Assignment. Please set down the data again exactly, minus the pictures.

Given data.
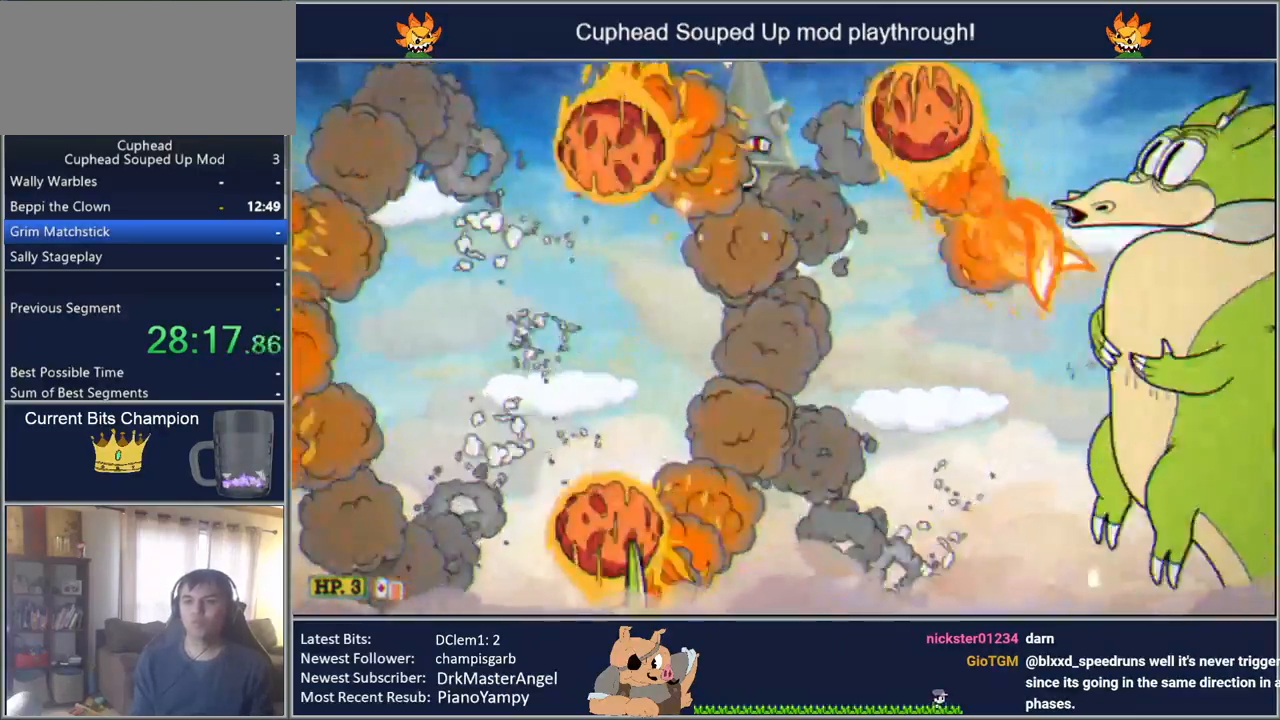
{"buttons": ["Y", "DPAD_RIGHT"], "events": [[50, "DPAD_LEFT", "up"], [117, "DPAD_LEFT", "down"], [233, "DPAD_LEFT", "up"], [300, "DPAD_RIGHT", "down"]]}
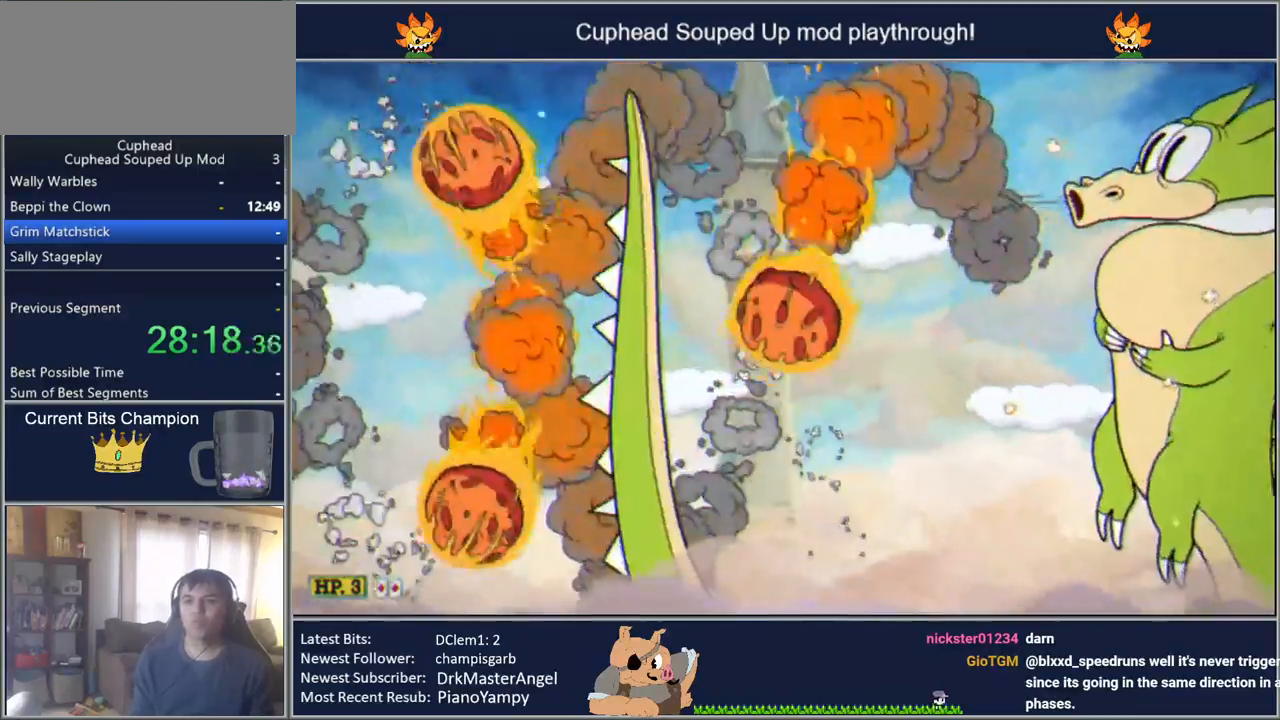
{"buttons": ["Y", "R1", "DPAD_RIGHT"], "events": [[67, "DPAD_RIGHT", "up"], [300, "DPAD_LEFT", "down"], [433, "DPAD_LEFT", "up"], [433, "R1", "down"], [467, "DPAD_RIGHT", "down"]]}
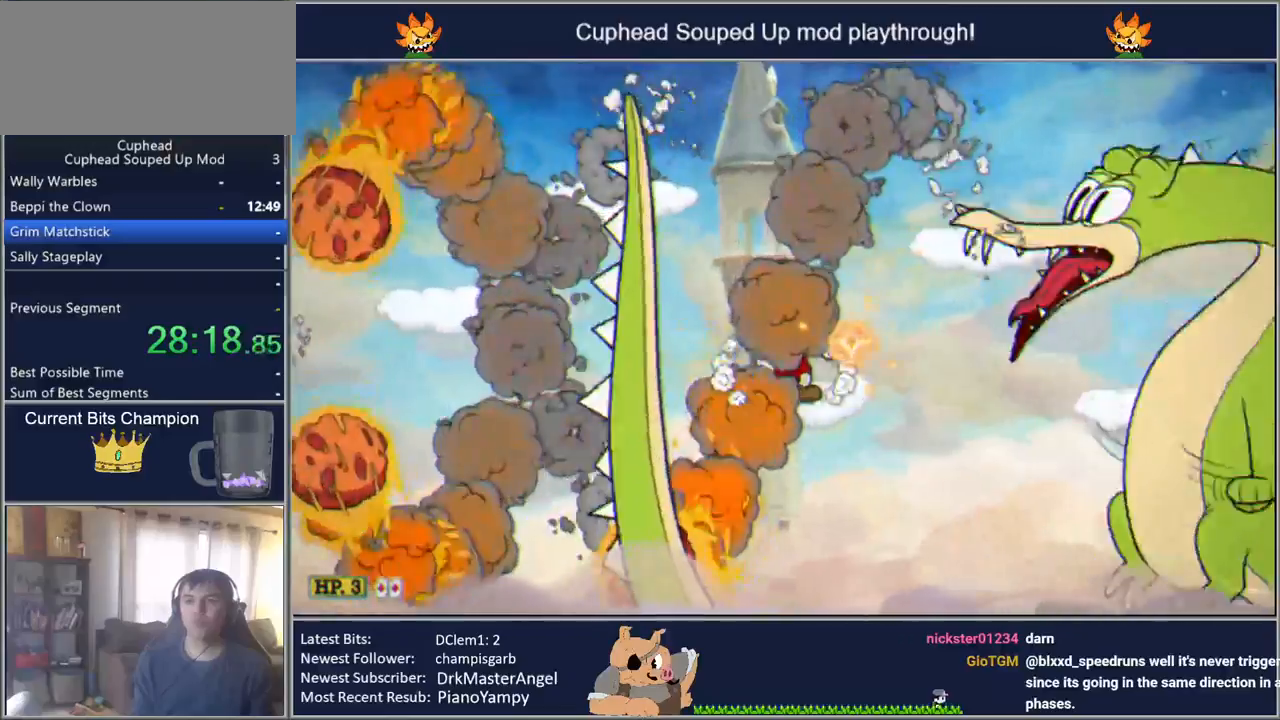
{"buttons": ["Y"], "events": [[33, "L1", "down"], [83, "DPAD_RIGHT", "up"], [133, "R1", "up"], [150, "L1", "up"], [317, "DPAD_LEFT", "down"], [317, "L1", "down"], [450, "L1", "up"], [483, "DPAD_LEFT", "up"]]}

Finished exercise.
{"buttons": ["Y", "DPAD_RIGHT"], "events": [[50, "DPAD_LEFT", "up"], [117, "DPAD_LEFT", "down"], [233, "DPAD_LEFT", "up"], [300, "DPAD_RIGHT", "down"]]}
{"buttons": ["Y", "R1", "DPAD_RIGHT"], "events": [[67, "DPAD_RIGHT", "up"], [300, "DPAD_LEFT", "down"], [433, "DPAD_LEFT", "up"], [433, "R1", "down"], [467, "DPAD_RIGHT", "down"]]}
{"buttons": ["Y"], "events": [[33, "L1", "down"], [83, "DPAD_RIGHT", "up"], [133, "R1", "up"], [150, "L1", "up"], [317, "DPAD_LEFT", "down"], [317, "L1", "down"], [450, "L1", "up"], [483, "DPAD_LEFT", "up"]]}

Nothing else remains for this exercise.